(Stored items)
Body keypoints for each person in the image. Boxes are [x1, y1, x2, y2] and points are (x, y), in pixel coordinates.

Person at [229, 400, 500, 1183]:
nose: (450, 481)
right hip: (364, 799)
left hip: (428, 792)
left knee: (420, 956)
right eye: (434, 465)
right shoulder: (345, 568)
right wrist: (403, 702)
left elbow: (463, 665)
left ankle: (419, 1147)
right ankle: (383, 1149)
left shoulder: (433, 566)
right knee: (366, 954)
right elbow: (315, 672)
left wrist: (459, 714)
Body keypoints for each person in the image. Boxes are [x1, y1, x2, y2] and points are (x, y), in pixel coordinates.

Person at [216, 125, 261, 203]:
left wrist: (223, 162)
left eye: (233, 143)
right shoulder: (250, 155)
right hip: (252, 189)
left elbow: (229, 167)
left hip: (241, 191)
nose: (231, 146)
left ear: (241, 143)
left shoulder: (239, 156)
==
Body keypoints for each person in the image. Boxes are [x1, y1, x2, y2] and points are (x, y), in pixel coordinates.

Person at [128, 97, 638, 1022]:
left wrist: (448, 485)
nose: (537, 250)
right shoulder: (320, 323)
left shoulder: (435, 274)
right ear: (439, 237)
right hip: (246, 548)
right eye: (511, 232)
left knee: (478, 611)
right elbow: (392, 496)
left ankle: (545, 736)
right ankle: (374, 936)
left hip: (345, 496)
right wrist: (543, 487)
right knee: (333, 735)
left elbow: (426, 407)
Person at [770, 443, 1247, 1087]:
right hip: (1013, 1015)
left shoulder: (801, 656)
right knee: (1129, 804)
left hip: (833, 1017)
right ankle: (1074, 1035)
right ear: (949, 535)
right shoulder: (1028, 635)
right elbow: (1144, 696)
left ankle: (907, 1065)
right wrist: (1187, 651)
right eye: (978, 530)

_WHAT THIS TASK INVOLVES_:
Among the records above, only the lines between the line holding "right hip: (246, 548)" and the line holding "right eye: (978, 530)", inclusive, are to be output, exactly as written.

_COMPLETED TASK_:
right hip: (246, 548)
right eye: (511, 232)
left knee: (478, 611)
right elbow: (392, 496)
left ankle: (545, 736)
right ankle: (374, 936)
left hip: (345, 496)
right wrist: (543, 487)
right knee: (333, 735)
left elbow: (426, 407)
Person at [770, 443, 1247, 1087]:
right hip: (1013, 1015)
left shoulder: (801, 656)
right knee: (1129, 804)
left hip: (833, 1017)
right ankle: (1074, 1035)
right ear: (949, 535)
right shoulder: (1028, 635)
right elbow: (1144, 696)
left ankle: (907, 1065)
right wrist: (1187, 651)
right eye: (978, 530)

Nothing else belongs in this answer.